Repeat the text of every record below verbatim, leaving out the pictures.

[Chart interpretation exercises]
==*==

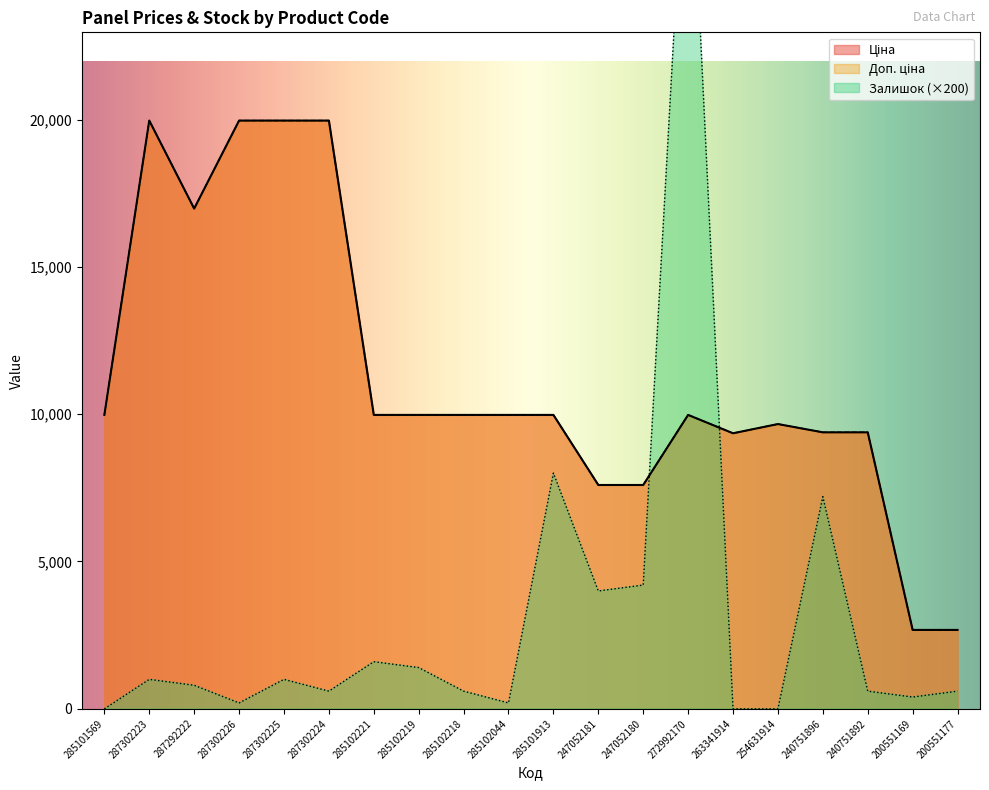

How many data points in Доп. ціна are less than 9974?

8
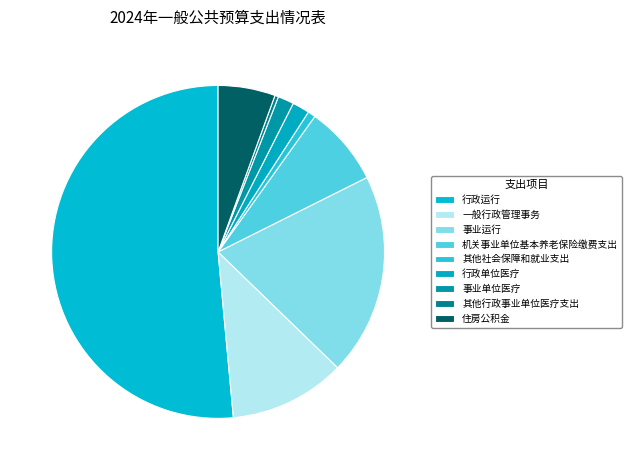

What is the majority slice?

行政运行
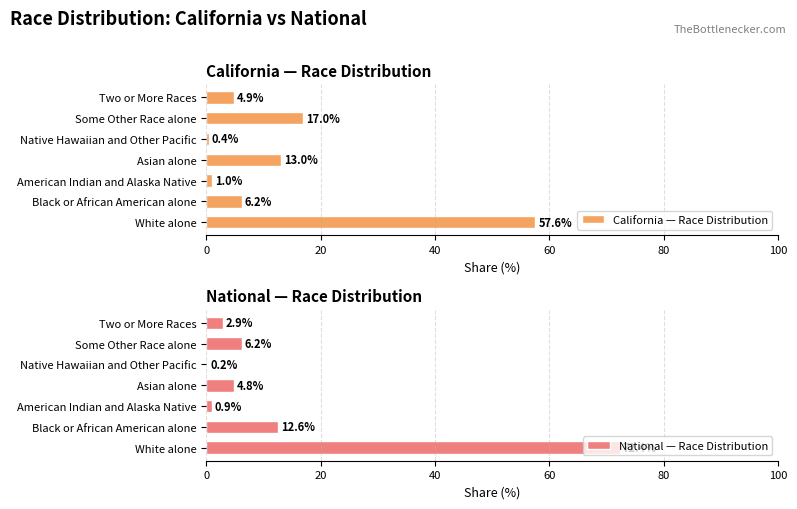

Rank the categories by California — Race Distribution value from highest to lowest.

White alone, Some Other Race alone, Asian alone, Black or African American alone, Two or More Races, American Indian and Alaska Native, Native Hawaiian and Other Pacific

==*==

▶ **Answer below**:
How many data points in Доп. ціна are less than 9974?

8

What is the majority slice?

行政运行

Rank the categories by California — Race Distribution value from highest to lowest.

White alone, Some Other Race alone, Asian alone, Black or African American alone, Two or More Races, American Indian and Alaska Native, Native Hawaiian and Other Pacific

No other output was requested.